Normal service lifecycle contemplates changes in service interfaces expressed in WSDL. Some changes are backward-compatible and some are not. Imagine you have a service that is widely used within your organization. If a change is needed that is not backward-compatible, it would not be a good idea to simply replace old service with new one without notice. Frequently organizations adopt a versioning scheme that adds version number (possibly in a form of a timestamp) to service namespace. This helps clearly define which version of the service is in use. This approach is advocated in IBM developerWorks article “Best practices for Web Service versioning”.
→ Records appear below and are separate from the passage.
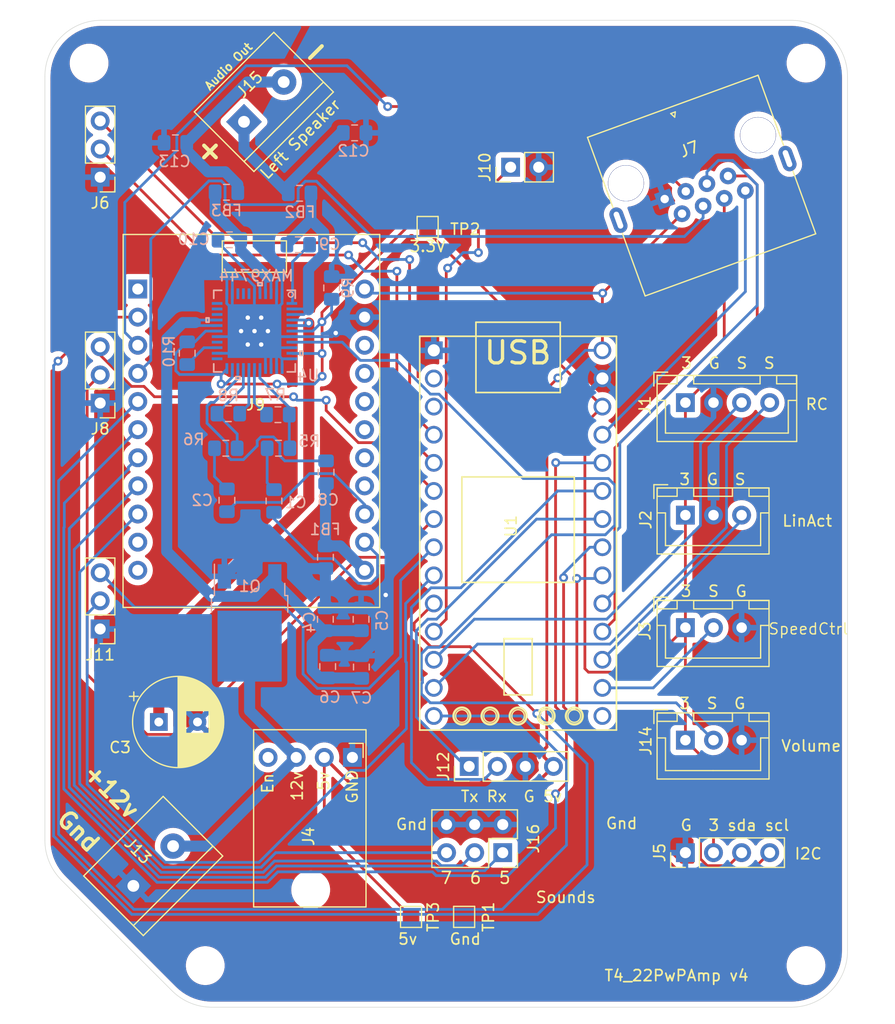
<source format=kicad_pcb>
(kicad_pcb (version 20211014) (generator pcbnew)

  (general
    (thickness 1.6)
  )

  (paper "A4")
  (layers
    (0 "F.Cu" signal)
    (31 "B.Cu" signal)
    (32 "B.Adhes" user "B.Adhesive")
    (33 "F.Adhes" user "F.Adhesive")
    (34 "B.Paste" user)
    (35 "F.Paste" user)
    (36 "B.SilkS" user "B.Silkscreen")
    (37 "F.SilkS" user "F.Silkscreen")
    (38 "B.Mask" user)
    (39 "F.Mask" user)
    (40 "Dwgs.User" user "User.Drawings")
    (41 "Cmts.User" user "User.Comments")
    (42 "Eco1.User" user "User.Eco1")
    (43 "Eco2.User" user "User.Eco2")
    (44 "Edge.Cuts" user)
    (45 "Margin" user)
    (46 "B.CrtYd" user "B.Courtyard")
    (47 "F.CrtYd" user "F.Courtyard")
    (48 "B.Fab" user)
    (49 "F.Fab" user)
  )

  (setup
    (stackup
      (layer "F.SilkS" (type "Top Silk Screen"))
      (layer "F.Paste" (type "Top Solder Paste"))
      (layer "F.Mask" (type "Top Solder Mask") (thickness 0.01))
      (layer "F.Cu" (type "copper") (thickness 0.035))
      (layer "dielectric 1" (type "core") (thickness 1.51) (material "FR4") (epsilon_r 4.5) (loss_tangent 0.02))
      (layer "B.Cu" (type "copper") (thickness 0.035))
      (layer "B.Mask" (type "Bottom Solder Mask") (thickness 0.01))
      (layer "B.Paste" (type "Bottom Solder Paste"))
      (layer "B.SilkS" (type "Bottom Silk Screen"))
      (copper_finish "None")
      (dielectric_constraints no)
    )
    (pad_to_mask_clearance 0.051)
    (solder_mask_min_width 0.25)
    (pcbplotparams
      (layerselection 0x00010fc_ffffffff)
      (disableapertmacros false)
      (usegerberextensions false)
      (usegerberattributes false)
      (usegerberadvancedattributes false)
      (creategerberjobfile false)
      (svguseinch false)
      (svgprecision 6)
      (excludeedgelayer true)
      (plotframeref false)
      (viasonmask false)
      (mode 1)
      (useauxorigin false)
      (hpglpennumber 1)
      (hpglpenspeed 20)
      (hpglpendiameter 15.000000)
      (dxfpolygonmode true)
      (dxfimperialunits true)
      (dxfusepcbnewfont true)
      (psnegative false)
      (psa4output false)
      (plotreference true)
      (plotvalue true)
      (plotinvisibletext false)
      (sketchpadsonfab false)
      (subtractmaskfromsilk false)
      (outputformat 1)
      (mirror false)
      (drillshape 0)
      (scaleselection 1)
      (outputdirectory "Gerbers/")
    )
  )

  (net 0 "")
  (net 1 "+5V")
  (net 2 "GND")
  (net 3 "+3V3")
  (net 4 "unconnected-(J4-Pad4)")
  (net 5 "unconnected-(J9-Pad1)")
  (net 6 "unconnected-(J9-Pad6)")
  (net 7 "unconnected-(J9-Pad8)")
  (net 8 "unconnected-(J9-Pad10)")
  (net 9 "unconnected-(J9-Pad12)")
  (net 10 "unconnected-(J9-Pad14)")
  (net 11 "unconnected-(J9-Pad16)")
  (net 12 "unconnected-(J9-Pad19)")
  (net 13 "+12V")
  (net 14 "LeftIN")
  (net 15 "Net-(C1-Pad1)")
  (net 16 "Net-(C2-Pad1)")
  (net 17 "RightIN")
  (net 18 "Net-(C3-Pad1)")
  (net 19 "GNDA")
  (net 20 "Net-(C8-Pad1)")
  (net 21 "Net-(C9-Pad2)")
  (net 22 "Net-(C9-Pad1)")
  (net 23 "Net-(C10-Pad1)")
  (net 24 "Net-(C10-Pad2)")
  (net 25 "Net-(C12-Pad2)")
  (net 26 "Net-(C13-Pad1)")
  (net 27 "Net-(R5-Pad1)")
  (net 28 "Net-(R6-Pad1)")
  (net 29 "Net-(R7-Pad1)")
  (net 30 "Net-(R8-Pad1)")
  (net 31 "Net-(R10-Pad1)")
  (net 32 "unconnected-(J9-Pad21)")
  (net 33 "unconnected-(U1-Pad3)")
  (net 34 "unconnected-(U1-Pad2)")
  (net 35 "unconnected-(U1-Pad15)")
  (net 36 "unconnected-(U4-Pad23)")
  (net 37 "unconnected-(U4-Pad26)")
  (net 38 "unconnected-(U4-Pad31)")
  (net 39 "unconnected-(U4-Pad32)")
  (net 40 "LinAct_Position")
  (net 41 "SpeedCtrl")
  (net 42 "I2C_SDA")
  (net 43 "I2C_SCL")
  (net 44 "Steering")
  (net 45 "Throttle")
  (net 46 "Sound2")
  (net 47 "Sound1")
  (net 48 "unconnected-(U4-Pad33)")
  (net 49 "unconnected-(U4-Pad36)")
  (net 50 "RCPWMThrottle")
  (net 51 "RCPWMSteering")
  (net 52 "Left_DIR")
  (net 53 "Left_PWM")
  (net 54 "ActiveSW")
  (net 55 "Right_DIR")
  (net 56 "Right_PWM")
  (net 57 "LinAct_PWM")
  (net 58 "LinAct_DIR")
  (net 59 "unconnected-(U4-Pad37)")
  (net 60 "VOL")
  (net 61 "unconnected-(U4-Pad38)")
  (net 62 "PgSwitch")
  (net 63 "TxA6")
  (net 64 "RxA7")
  (net 65 "Sound0")
  (net 66 "Sound3")
  (net 67 "Sound4")
  (net 68 "Sound5")
  (net 69 "Sound6")
  (net 70 "Sound7")

  (footprint "Useful Modifications:TerminalBlock_bornier-2_P5.08mm" (layer "F.Cu") (at 116.2 147 45))

  (footprint "TestPoint:TestPoint_Pad_1.5x1.5mm" (layer "F.Cu") (at 146.1 149.8 90))

  (footprint "Useful Modifications:TerminalBlock_bornier-2_P5.08mm" (layer "F.Cu") (at 126.2 78 45))

  (footprint "Connector_PinHeader_2.54mm:PinHeader_1x03_P2.54mm_Vertical" (layer "F.Cu") (at 113.2 83 180))

  (footprint "Connector_PinHeader_2.54mm:PinHeader_1x03_P2.54mm_Vertical" (layer "F.Cu") (at 113.2 103.4 180))

  (footprint "Connector_PinHeader_2.54mm:PinHeader_1x03_P2.54mm_Vertical" (layer "F.Cu") (at 113.2 123.8 180))

  (footprint "Capacitor_THT:CP_Radial_D8.0mm_P3.50mm" (layer "F.Cu") (at 118.5 132.2))

  (footprint "Useful Modifications:FXSound_2x11_P2.54mm_Short" (layer "F.Cu") (at 116.6 93.1))

  (footprint "TestPoint:TestPoint_Pad_1.5x1.5mm" (layer "F.Cu") (at 142.8 87.5))

  (footprint "Useful Modifications:AdaFruit_MPM3610" (layer "F.Cu") (at 136 135.4 -90))

  (footprint "MountingHole:MountingHole_2.5mm" (layer "F.Cu") (at 177 72.7))

  (footprint "MountingHole:MountingHole_2.5mm" (layer "F.Cu") (at 122.7 154.2))

  (footprint "Useful Modifications:RJ45_x08_Tab_Up" (layer "F.Cu") (at 166.55 80.3 -160))

  (footprint "Connector_PinHeader_2.54mm:PinHeader_1x04_P2.54mm_Vertical" (layer "F.Cu") (at 166.1 144 90))

  (footprint "TestPoint:TestPoint_Pad_1.5x1.5mm" (layer "F.Cu") (at 141.3 149.8 -90))

  (footprint "Useful Modifications:Teensy40_NoMid" (layer "F.Cu") (at 150.85 114.64 -90))

  (footprint "Connector_PinHeader_2.54mm:PinHeader_1x02_P2.54mm_Vertical" (layer "F.Cu") (at 150.3 82.1 90))

  (footprint "Connector_PinHeader_2.54mm:PinHeader_1x04_P2.54mm_Vertical" (layer "F.Cu") (at 146.5547 136.21236 90))

  (footprint "Useful Modifications:JST_XH_B4B-XH-A_1x04_P2.54mm_Vertical" (layer "F.Cu") (at 166.1 103.36))

  (footprint "Useful Modifications:JST_XH_B3B-XH-A_1x03_P2.54mm_Vertical" (layer "F.Cu") (at 166.1 113.52))

  (footprint "Useful Modifications:JST_XH_B3B-XH-A_1x03_P2.54mm_Vertical" (layer "F.Cu") (at 166.1 123.68))

  (footprint "Useful Modifications:JST_XH_B3B-XH-A_1x03_P2.54mm_Vertical" (layer "F.Cu") (at 166.1 133.84))

  (footprint "MountingHole:MountingHole_2.5mm" (layer "F.Cu") (at 112.2 72.7))

  (footprint "MountingHole:MountingHole_2.5mm" (layer "F.Cu") (at 177 154.2))

  (footprint "Connector_PinSocket_2.54mm:PinSocket_2x03_P2.54mm_Vertical" (layer "F.Cu") (at 149.59 144 -90))

  (footprint "Resistor_SMD:R_0805_2012Metric_Pad1.15x1.40mm_HandSolder" (layer "B.Cu") (at 121.06586 98.8959 90))

  (footprint "Useful Modifications:max9744eth&plus_Mod" (layer "B.Cu") (at 127.15 96.9 180))

  (footprint "Resistor_SMD:R_0805_2012Metric_Pad1.15x1.40mm_HandSolder" (layer "B.Cu") (at 134.124 92.9994 90))

  (footprint "Resistor_SMD:R_0805_2012Metric_Pad1.15x1.40mm_HandSolder" (layer "B.Cu") (at 124.78442 104.35944 180))

  (footprint "Resistor_SMD:R_0805_2012Metric_Pad1.15x1.40mm_HandSolder" (layer "B.Cu") (at 124.55836 107.4811 180))

  (footprint "Resistor_SMD:R_0805_2012Metric_Pad1.15x1.40mm_HandSolder" (layer "B.Cu") (at 129.26752 104.44834))

  (footprint "Useful Modifications:TO-252-2pin3D" (layer "B.Cu") (at 126.7082 123.2514 -90))

  (footprint "Resistor_SMD:R_0805_2012Metric_Pad1.15x1.40mm_HandSolder" (layer "B.Cu")
    (tedit 5B36C52B) (tstamp 00000000-0000-0000-0000-00005fa021e1)
    (at 129.31832 107.4811 180)
    (descr "Resistor SMD 0805 (2012 Metric), square (rectangular) end terminal, IPC_7351 nominal with elongated pad for handsoldering. (Body size source: https://docs.google.com/spreadsheets/d/1BsfQQcO9C6DZCsRaXUlFlo91Tg2WpOkGARC1WS5S8t0/edit?usp=sharing), generated with kicad-footprint-generator")
    (tags "resistor handsolder")
    (property "DigiKey ID" "	311-20.0KCRCT-ND")
    (property "Sheetfile" "MAX
... [689632 chars truncated]
</source>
For example, you might have an AccountLookup service that has just undergone non backward-compatible upgrade. Old service may have been AccountLookupService in namespace “http://www.acme.com/services/accounts/2010/03” and new one is in namespace “http://www.acme.com/services/accounts/2010/12”. This works well for all concerned, but because of different namespaces, these 2 services will not be recognized as the same service. The value of version attribute does not matter. You have 2 completely different WSDL services in WSRR. How do you tell WSRR that 2 WSDLs represent 2 subsequent versions of the same service?
For a solution, look outside the pure technical realm of governance. WSRR defines several non-technical concepts that assist in establishing governance: Business Capability, Business Service, Business Application. To understand why one would use these concepts, let’s remember the SOA mantra that every service exists to fulfill business purpose. SOA is a business-IT initiative and Service-Oriented Architecture can not exist without service identification. Once AccountLookup service has been identified, business function it carries out should be documented. This holds true for all services, whether newly developed from business requirements or pre-existing IT capabilities being exposed as a service. In WSRR terms, recognizing business function means defining a Business Service.
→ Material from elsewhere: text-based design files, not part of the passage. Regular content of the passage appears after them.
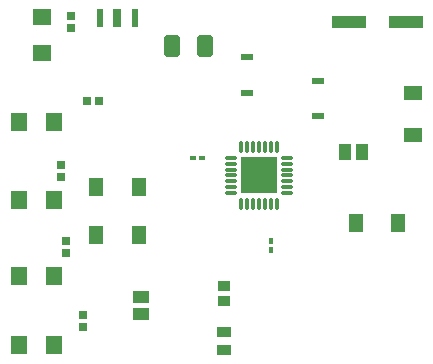
<source format=gtp>
G04*
G04 #@! TF.GenerationSoftware,Altium Limited,CircuitMaker,2.0.3 (51)*
G04*
G04 Layer_Color=7318015*
%FSLAX44Y44*%
%MOMM*%
G71*
G04*
G04 #@! TF.SameCoordinates,C8AC64B2-932A-4FD2-A93B-DAD22475A408*
G04*
G04*
G04 #@! TF.FilePolarity,Positive*
G04*
G01*
G75*
%ADD15R,0.6000X1.6000*%
%ADD16R,0.7000X1.5000*%
%ADD17R,2.9718X1.0160*%
%ADD18R,3.1500X3.1500*%
%ADD19O,0.3000X1.1500*%
%ADD20O,1.1500X0.3000*%
%ADD21R,1.4000X1.5000*%
%ADD22R,0.5000X0.4500*%
%ADD23R,0.6500X0.6500*%
%ADD24R,1.2000X1.6000*%
%ADD25R,1.5000X1.4000*%
%ADD26R,0.6500X0.6500*%
G04:AMPARAMS|DCode=27|XSize=1.8mm|YSize=1.3mm|CornerRadius=0.13mm|HoleSize=0mm|Usage=FLASHONLY|Rotation=270.000|XOffset=0mm|YOffset=0mm|HoleType=Round|Shape=RoundedRectangle|*
%AMROUNDEDRECTD27*
21,1,1.8000,1.0400,0,0,270.0*
21,1,1.5400,1.3000,0,0,270.0*
1,1,0.2600,-0.5200,-0.7700*
1,1,0.2600,-0.5200,0.7700*
1,1,0.2600,0.5200,0.7700*
1,1,0.2600,0.5200,-0.7700*
%
%ADD27ROUNDEDRECTD27*%
%ADD28R,1.0000X0.6000*%
%ADD29R,1.6000X1.2000*%
%ADD30R,1.1000X1.3500*%
%ADD31R,1.0000X0.9000*%
%ADD32R,1.3000X0.9000*%
%ADD33R,0.4500X0.5000*%
%ADD34R,1.3500X1.1000*%
D15*
X665000Y1033500D02*
D03*
X635000D02*
D03*
D16*
X650000Y1033000D02*
D03*
D17*
X845935Y1030000D02*
D03*
X894065D02*
D03*
D18*
X770000Y900000D02*
D03*
D19*
X755000Y924000D02*
D03*
X760000D02*
D03*
X765000D02*
D03*
X770000D02*
D03*
X775000D02*
D03*
X780000D02*
D03*
X785000D02*
D03*
Y876000D02*
D03*
X780000D02*
D03*
X775000D02*
D03*
X770000D02*
D03*
X765000D02*
D03*
X760000D02*
D03*
X755000D02*
D03*
D20*
X794000Y915000D02*
D03*
Y910000D02*
D03*
Y905000D02*
D03*
Y900000D02*
D03*
Y895000D02*
D03*
Y890000D02*
D03*
Y885000D02*
D03*
X746000D02*
D03*
Y890000D02*
D03*
Y895000D02*
D03*
Y900000D02*
D03*
Y905000D02*
D03*
Y910000D02*
D03*
Y915000D02*
D03*
D21*
X596660Y756158D02*
D03*
X566660D02*
D03*
X596660Y944880D02*
D03*
X566660D02*
D03*
X596406Y815086D02*
D03*
X566406D02*
D03*
X596660Y878840D02*
D03*
X566660D02*
D03*
D22*
X713800Y915162D02*
D03*
X721300D02*
D03*
D23*
X620776Y771478D02*
D03*
Y781478D02*
D03*
X606552Y834470D02*
D03*
Y844470D02*
D03*
X602234Y898986D02*
D03*
Y908986D02*
D03*
X611124Y1035224D02*
D03*
Y1025224D02*
D03*
D24*
X632000Y850000D02*
D03*
X668000D02*
D03*
Y890000D02*
D03*
X632000D02*
D03*
X888000Y860000D02*
D03*
X852000D02*
D03*
D25*
X586232Y1034048D02*
D03*
Y1004048D02*
D03*
D26*
X624492Y962914D02*
D03*
X634492D02*
D03*
D27*
X696000Y1010000D02*
D03*
X724000D02*
D03*
D28*
X760000Y1000000D02*
D03*
Y970000D02*
D03*
X820000Y980000D02*
D03*
Y950000D02*
D03*
D29*
X900000Y934000D02*
D03*
Y970000D02*
D03*
D30*
X857000Y920000D02*
D03*
X843000D02*
D03*
D31*
X740000Y793500D02*
D03*
Y806500D02*
D03*
D32*
Y767750D02*
D03*
Y752250D02*
D03*
D33*
X780034Y844236D02*
D03*
Y836736D02*
D03*
D34*
X670000Y797000D02*
D03*
Y783000D02*
D03*
M02*

</source>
Business Service in WSRR may have a charter or other documents attached to it. And naturally you can associate any number of WSDL services with a business service.
So here is a recipe for service versioning in WSRR:

  1. Once a service has been identified, create a Business Service definition in WSRR. It will represent the business function of the WSDL service
  2. Each WSDL version,once loaded in WSRR, should be associated with a Business Service that will serve as its container

One interesting corollary of this approach is that it effectively marginalizes the value of version attribute for WSDL documents and services. You may still use it, e.g. to relate to version number of WSDL document in an external document repository. However, I do not expect to see it as identity differentiator for WSDL services: there will be no WSDL service in WSRR with same name and namespace, but different version numbers. I do not see this as a problem, though.

My Prolifics colleague Rajiv Ramachandran suggested an enhancement to this versioning scheme: add “previous version” and “next version” relationships to WSDL services and make all versions of the same WSDL into a double-linked list. This will make it possible to easily navigate the successive versions of the same service from the latest to the oldest and reverse.